Children’s Corner (orchestrated by André Caplet)
This charming suite for piano was dedicated by Debussy to 'my dear little Chouchou, with her father’s affectionate apologies for what follows'. Apologies for his English rather than the music perhaps; 'Jimbo' and 'Golliwogg' were affectionately retained by his publishers for posterity.

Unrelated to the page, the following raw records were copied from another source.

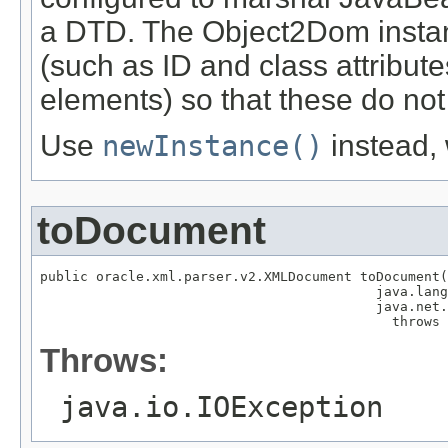
a DTD. The Object2Dom instanc
(such as ID and class attribut
elements) so that these do not
Use
newInstance()
instead,
toDocument
public oracle.xml.parser.v2.XMLDocument toDocument(
                                          java.lang
                                          java.net.
                                            throws 
Throws:
java.io.IOException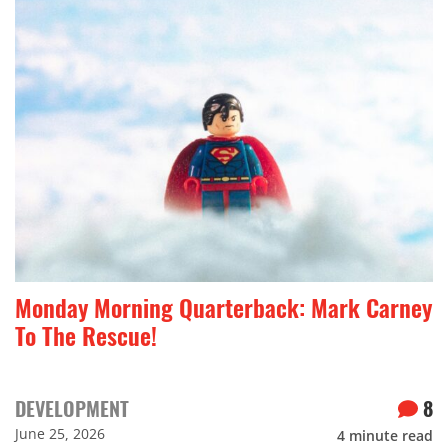
Monday Morning Quarterback: Mark Carney
To The Rescue!
DEVELOPMENT
8
June 25, 2026
4
minute read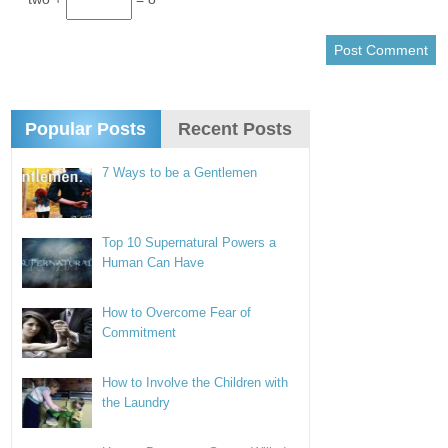
Popular Posts
Recent Posts
7 Ways to be a Gentlemen
Top 10 Supernatural Powers a
Human Can Have
How to Overcome Fear of
Commitment
How to Involve the Children with
the Laundry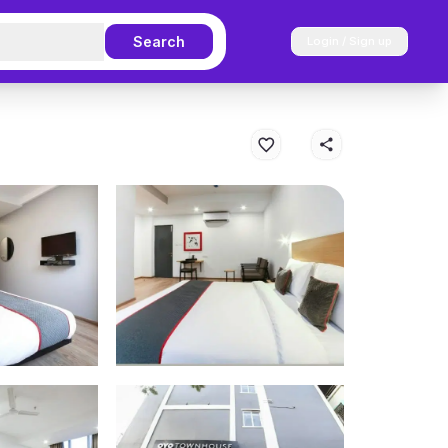
Search
Login / Sign up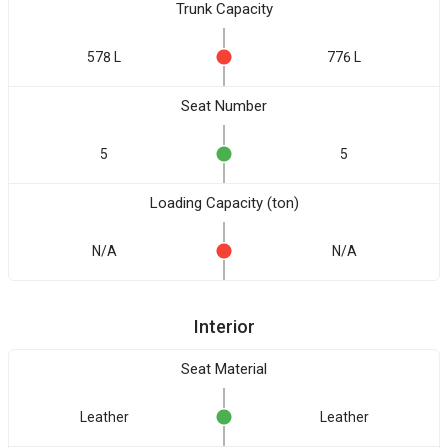
Trunk Capacity
578 L
776 L
Seat Number
5
5
Loading Capacity (ton)
N/A
N/A
Interior
Seat Material
Leather
Leather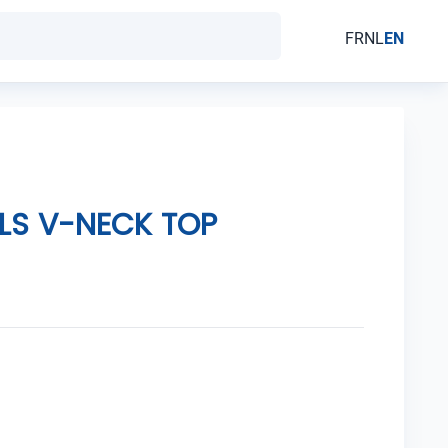
FR
NL
EN
LS V-NECK TOP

Debussy’s daughter was nearly four years old when Children’s Corner was published in 1908, and two years later André Caplet, a close friend of Debussy’s, conducted his own orchestral arrangement of the suite in New York. Debussy praised the orchestration as 'gorgeously apparelled' but asked Caplet in some concern for a report on the performance: 'I should be sorry if it looked pretentious.'

The first piece suggests a small child struggling at the piano keyboard with fingering exercises. Then come depictions of two of Chouchou’s dolls, the first her favourite stuffed elephant being lullabyed to sleep. The snow is dancing finds Chouchou sitting at her nursery window, while the plaintive piping tones in the number which follows shows Debussy at his most pastoral.

Golliwogg’s cake-walk—the best-known item in the set—mixes jazz and Wagner, whose Prelude to Tristan and Isolde is briefly satirised. Debussy’s former reverence towards the German master had by now turned into something akin to total opposition.